# TGA, Joeyweed



## greenfriend (Aug 14, 2009)

About to stock up on some seeds to start for next year, probably 6 strains.  Anyone who has grown/ is growing these strains, whats your opinion, are these beans good or am i wasting my money? any other beans you suggest?

So far ive narrowed to down these strains from subcool and joeyweed.

Agent Orange
The Flav
Deep Purple
Vortex

Blueberry x C99
NL x C99
White Russian
Blue Apollo

and would you go with hempdepot, bidzbay, or cannaseur for shipping to Cali? thanks


----------



## umbra (Aug 14, 2009)

bidzbay will be cheaper. shipping all about the same. bidzbay doesn't carry joey weed. so hemp depot for them. other than that, tga is good as is joey. all depends on what you like as to which to pick.


----------



## SPEARCHUCKER (Aug 14, 2009)

They are all good.
Ive had some White Russian before. Very potent, very resilient plant. You dont have to baby it along like with Blueberry type strains Ive run across.
One I tried was from High-Grade.
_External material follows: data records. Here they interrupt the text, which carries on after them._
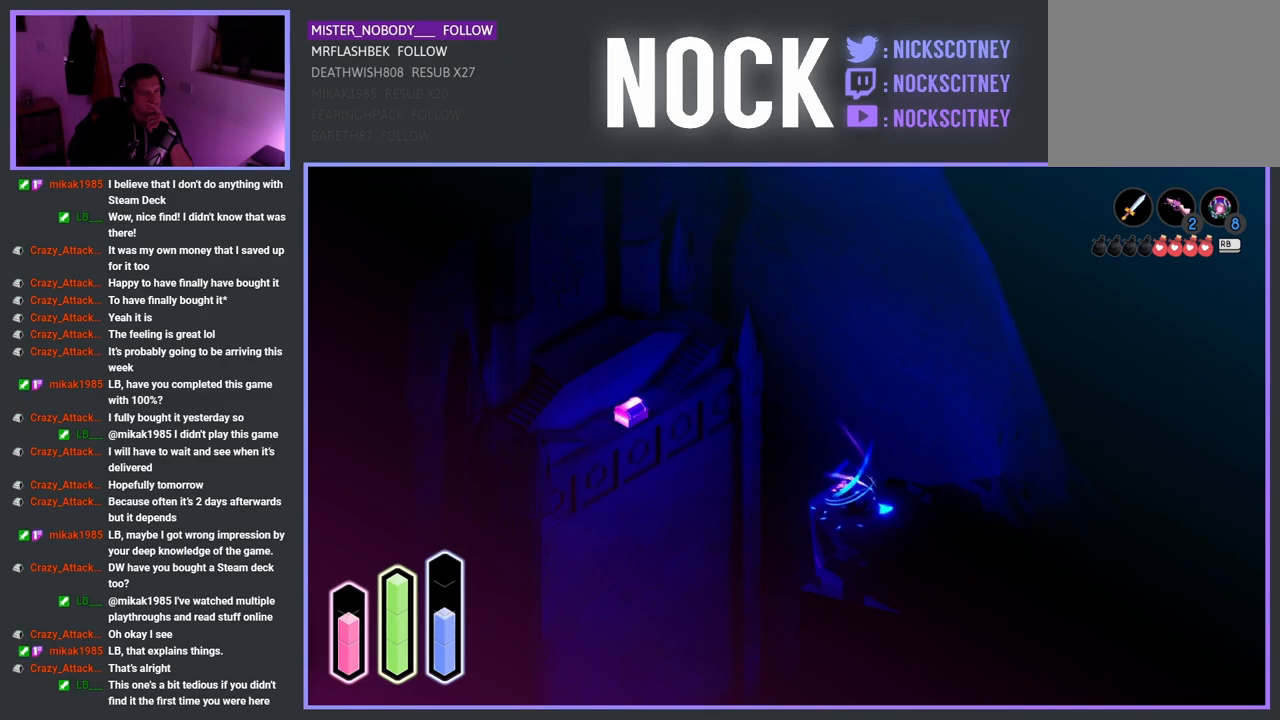
{"buttons": ["CROSS"], "left_stick": "center", "right_stick": "center", "events": []}
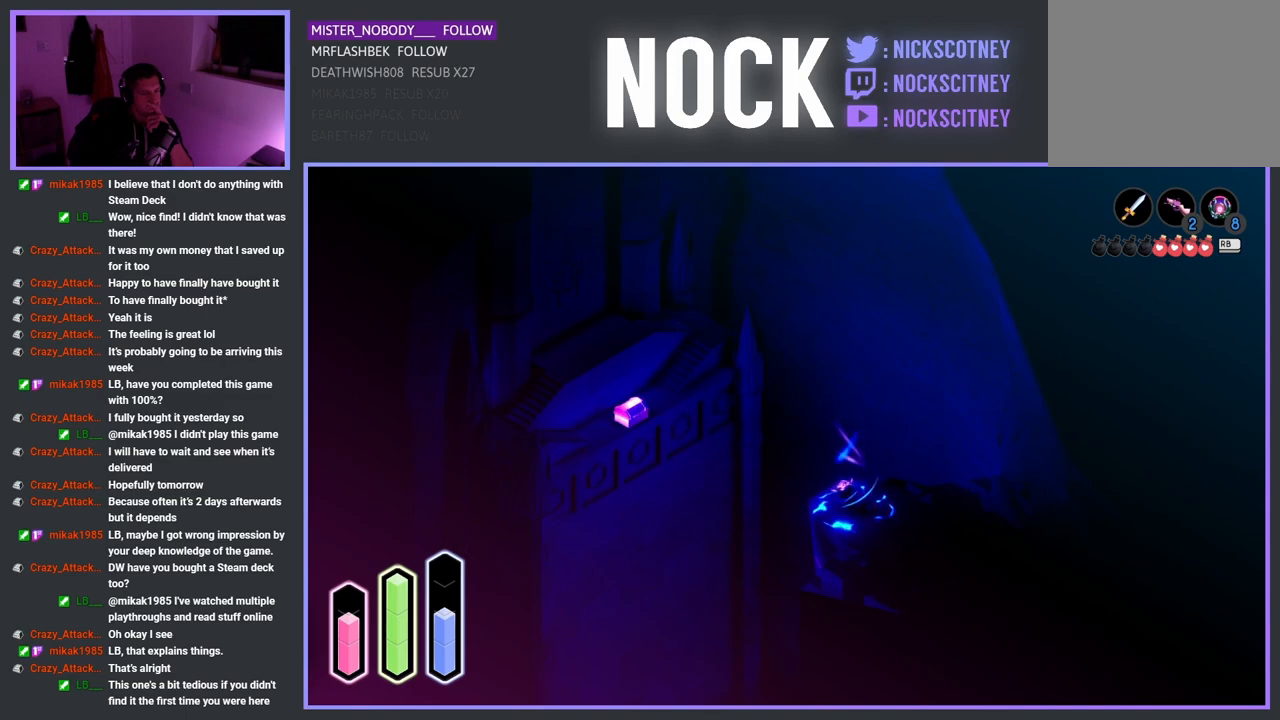
{"buttons": ["CROSS"], "left_stick": "center", "right_stick": "center", "events": []}
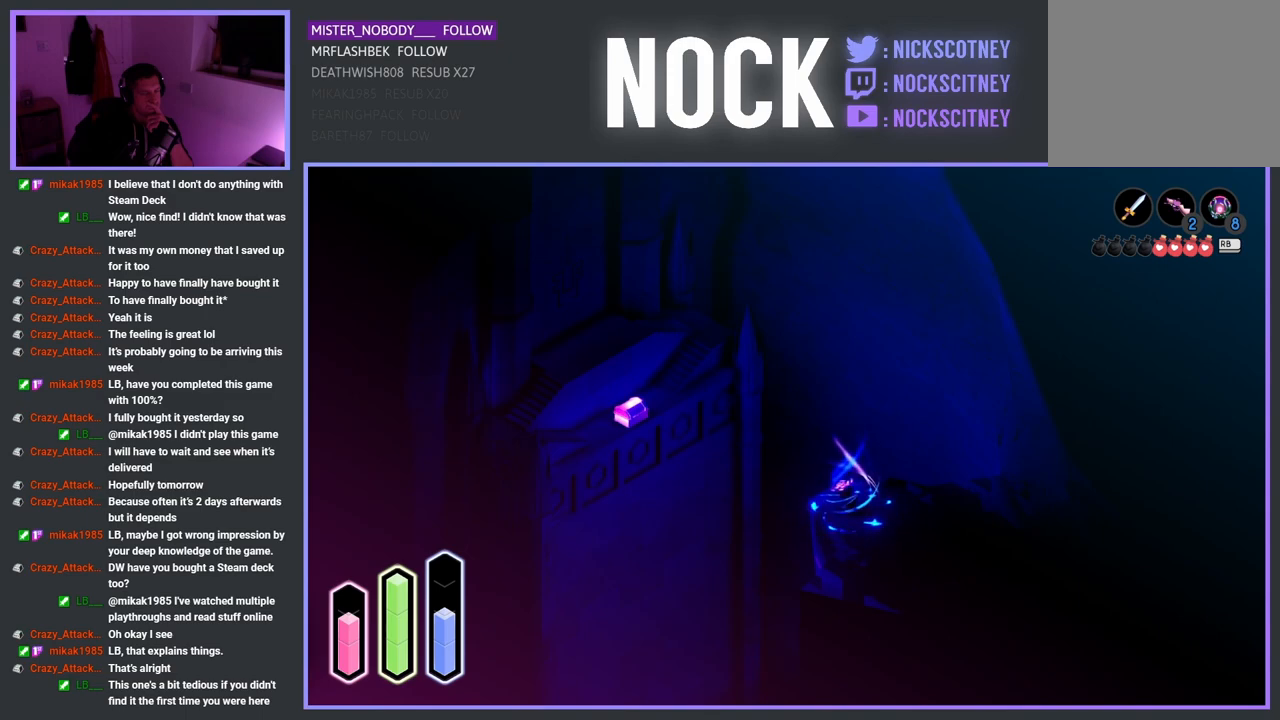
{"buttons": ["CROSS"], "left_stick": "center", "right_stick": "center", "events": []}
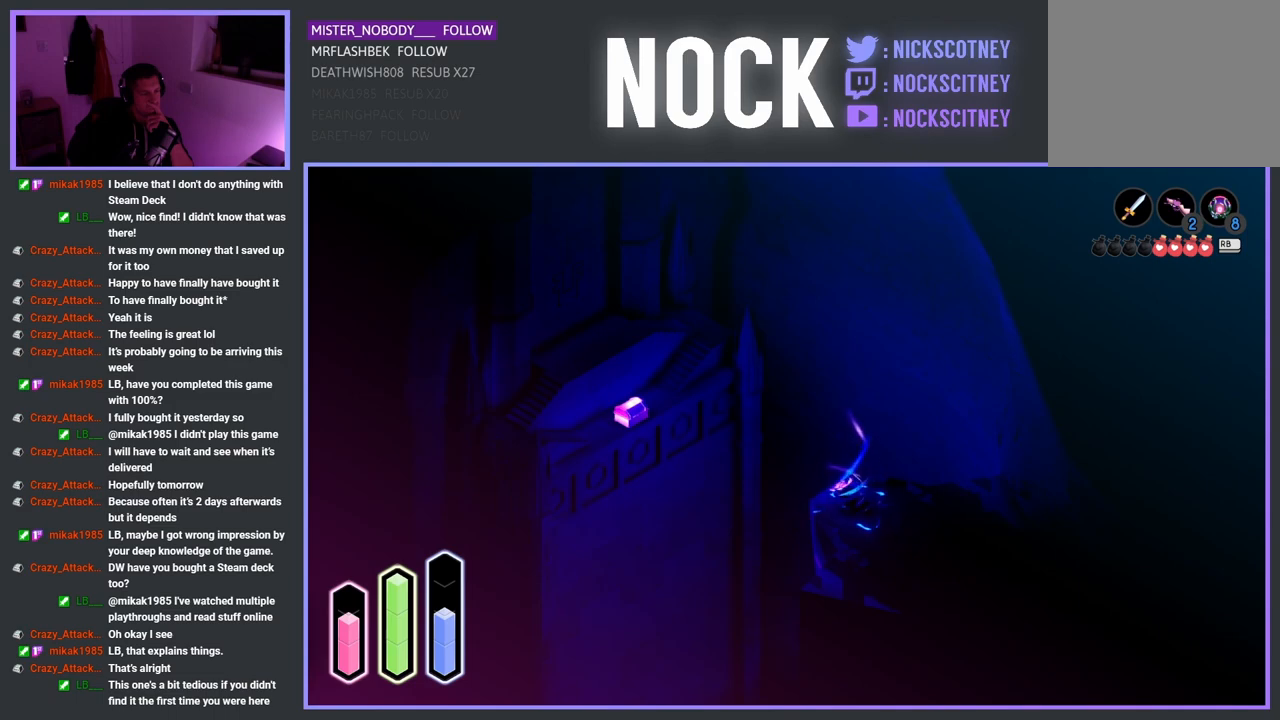
{"buttons": ["CROSS"], "left_stick": "center", "right_stick": "center", "events": []}
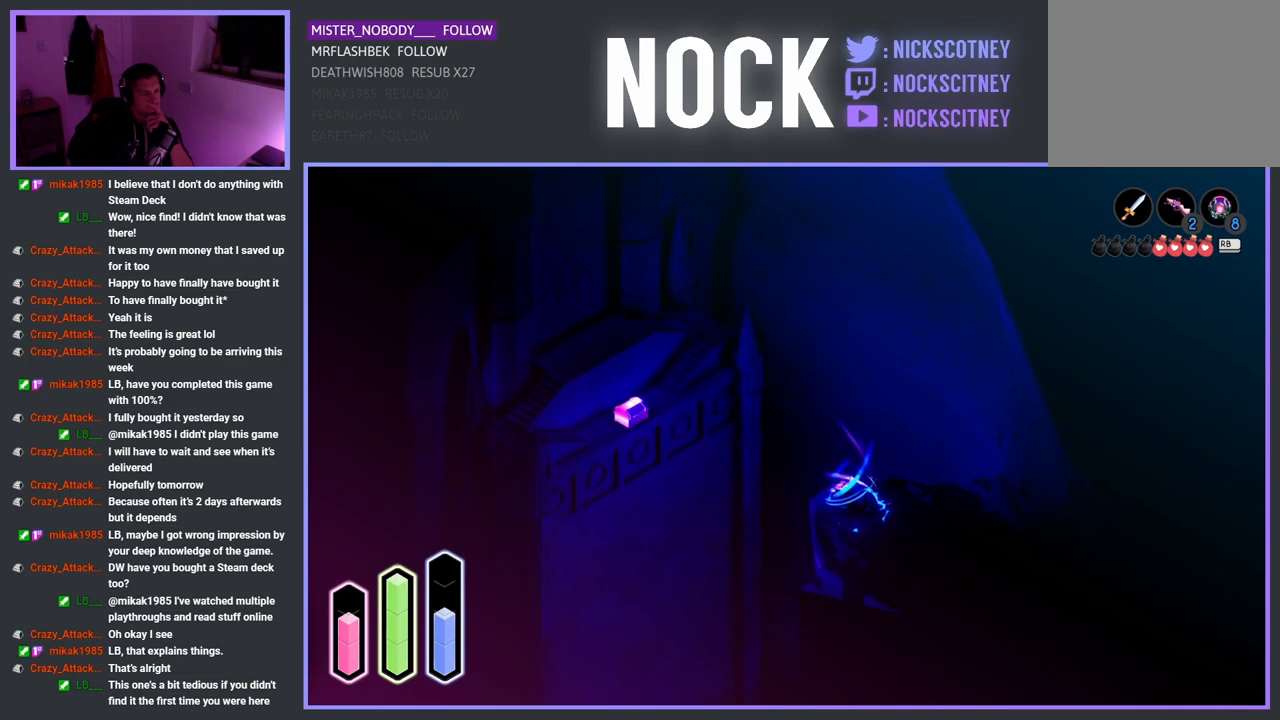
{"buttons": ["CROSS"], "left_stick": "center", "right_stick": "center", "events": []}
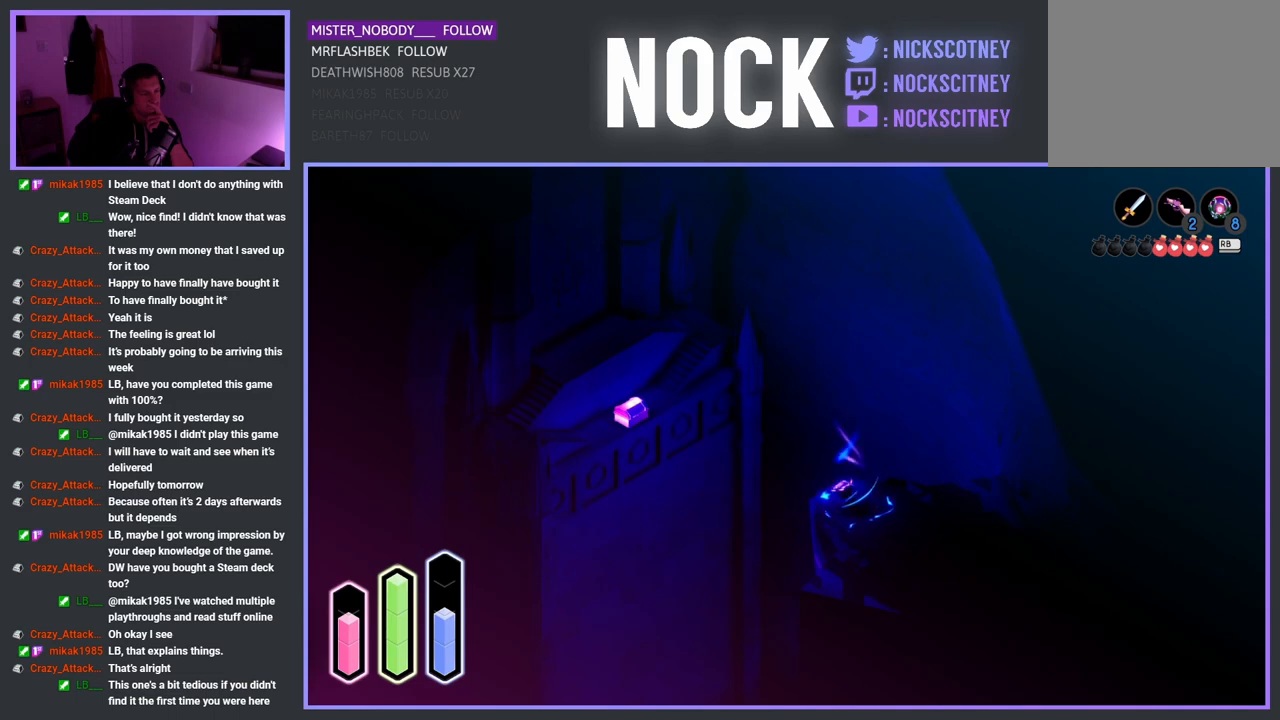
{"buttons": ["CROSS"], "left_stick": "center", "right_stick": "center", "events": []}
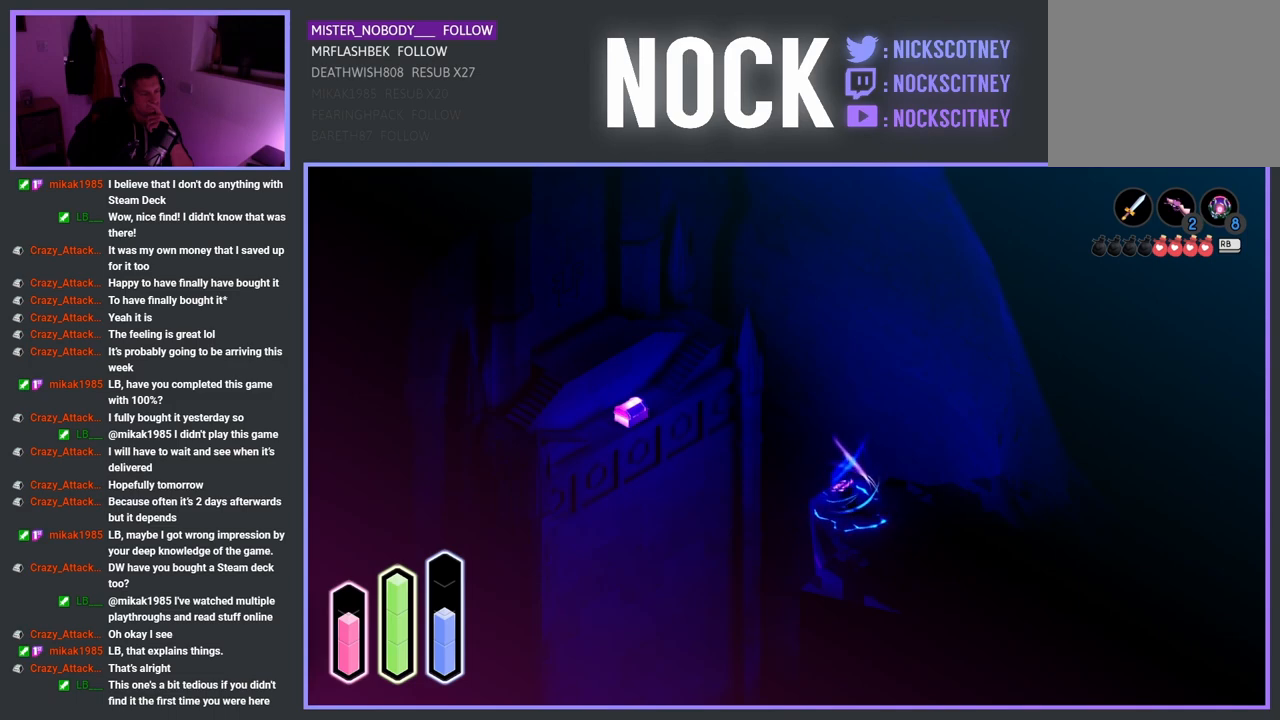
{"buttons": ["CROSS"], "left_stick": "center", "right_stick": "center", "events": []}
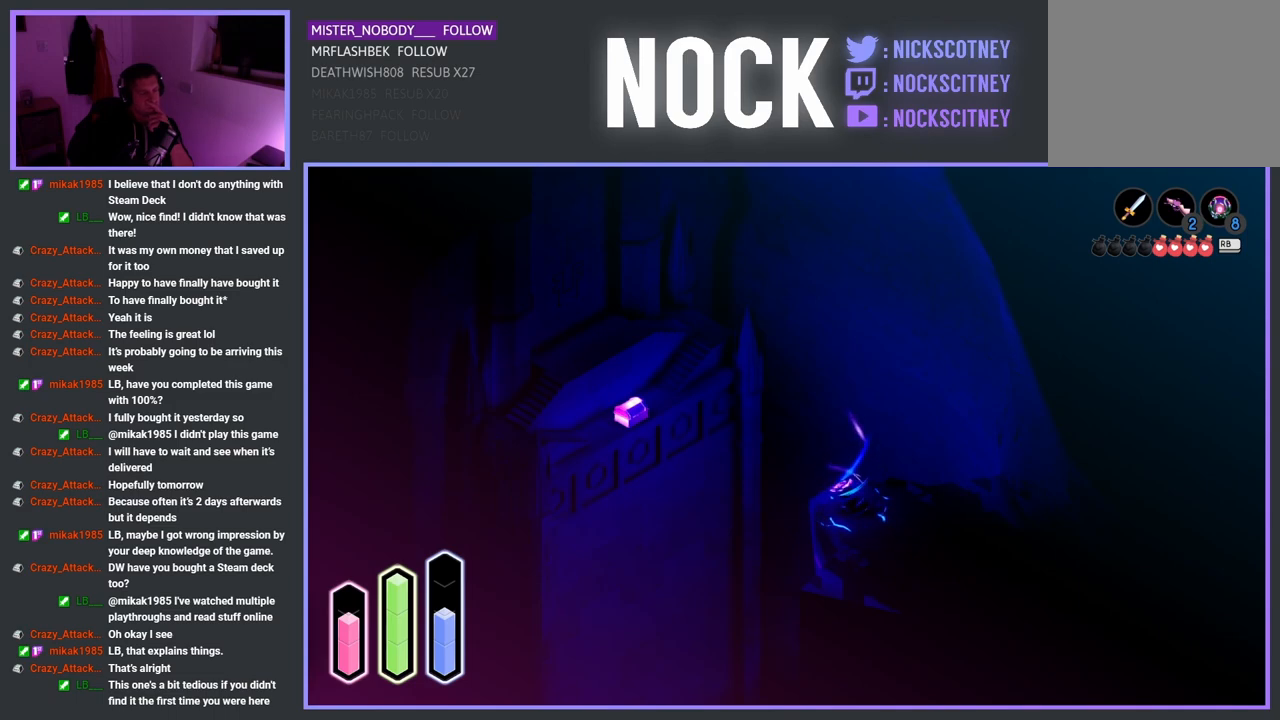
{"buttons": ["CROSS"], "left_stick": "center", "right_stick": "center", "events": []}
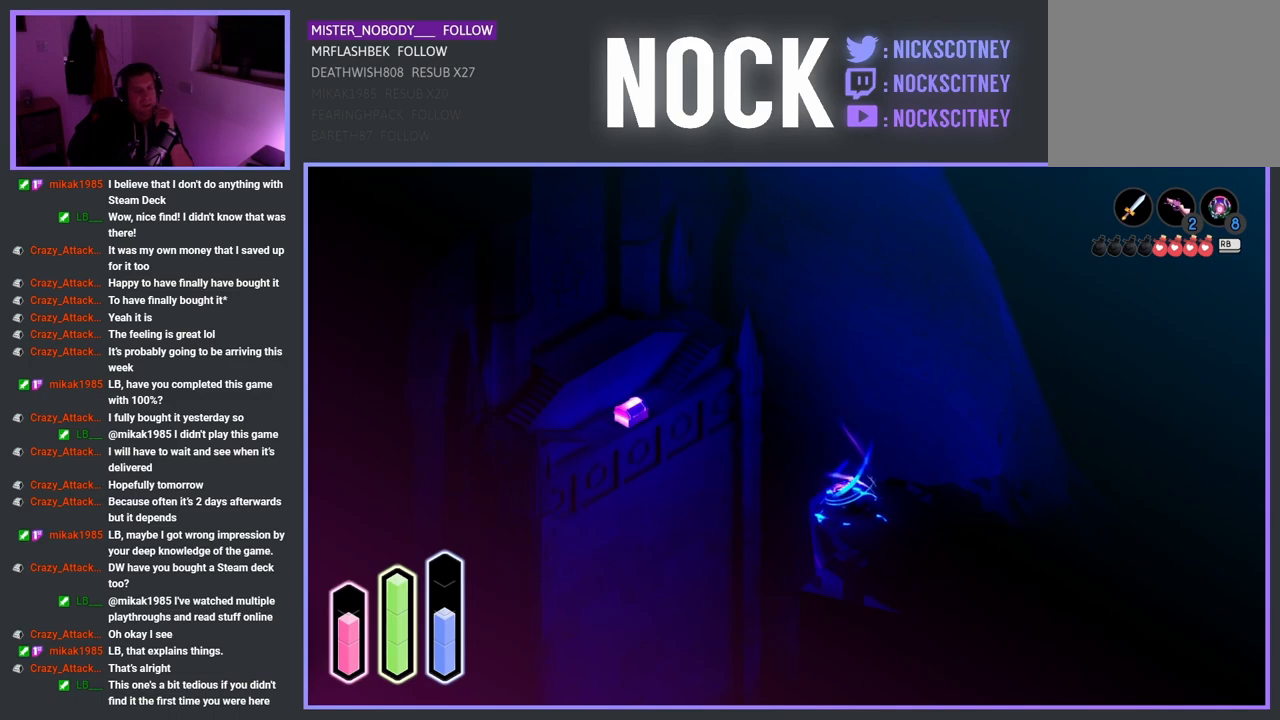
{"buttons": ["CROSS"], "left_stick": "center", "right_stick": "center", "events": []}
Little different smoke than the Serious Seeds original. I think it was better. In a harder hitting kind of way.

Never tried ordering from those companies either. But have heard great things around here about Hempdepot. Never heard of the other 2 really.


----------



## loolagigi (Aug 15, 2009)

fancy that. i was also going to post a topic on tga, and joey, and here is one. lets hear more about these co, and shipping to us.


----------



## Colorado Lady (Aug 18, 2009)

I bought from Hemp Depot last year.  Ordered some Joeyweed seeds.  Received seed, 100% germination, in a short time, excellent packaging and an e-mail when my purchase was sent.  They require an international money order, which I could not obtain, so sent $ and received 5 free seeds.  I am ordering from them again this year.


----------



## 420 Murder Ln Garberville (Aug 19, 2009)

greenfriend said:
			
		

> About to stock up on some seeds to start for next year, probably 6 strains.  Anyone who has grown/ is growing these strains, whats your opinion, are these beans good or am i wasting my money? any other beans you suggest?
> 
> So far ive narrowed to down these strains from subcool and joeyweed.
> 
> ...


I encourage you to put the White Russian in your rotation. Check my thread out if you'd like to check some pictures. It may not have as much flavor, coming from the White Family, but is def strong enough to be considered a "cut through" high.  I haven't tired from it even smoking it since early May til now. It also looks and smells more dank than most strains I've seen on the street and @ clubs. I know 5 people running this same cut and it is nothing but outstanding every time with massive yields from 2000 watt #3 smart pots with canna coco,canna nutrients, and even CO2


----------



## legalize_freedom (Oct 25, 2009)

Im with Colorado Lady!  I have used Hemp Depot, very fast, nice packaging, proffesional, and freindly.  I did a pack of Joey Weed AK47 x Cinderella 99 all 10 seeds germinate.


----------



## 3 fingerlid (Oct 25, 2009)

A couple of years ago I grew Joey Weed's NLXC99. Good potent smoke and a pretty decent yield. Next year I'll be growing it again.


----------



## legalize_freedom (Oct 26, 2009)

I'm also running a 75% NL#5 / 25% blueberry


----------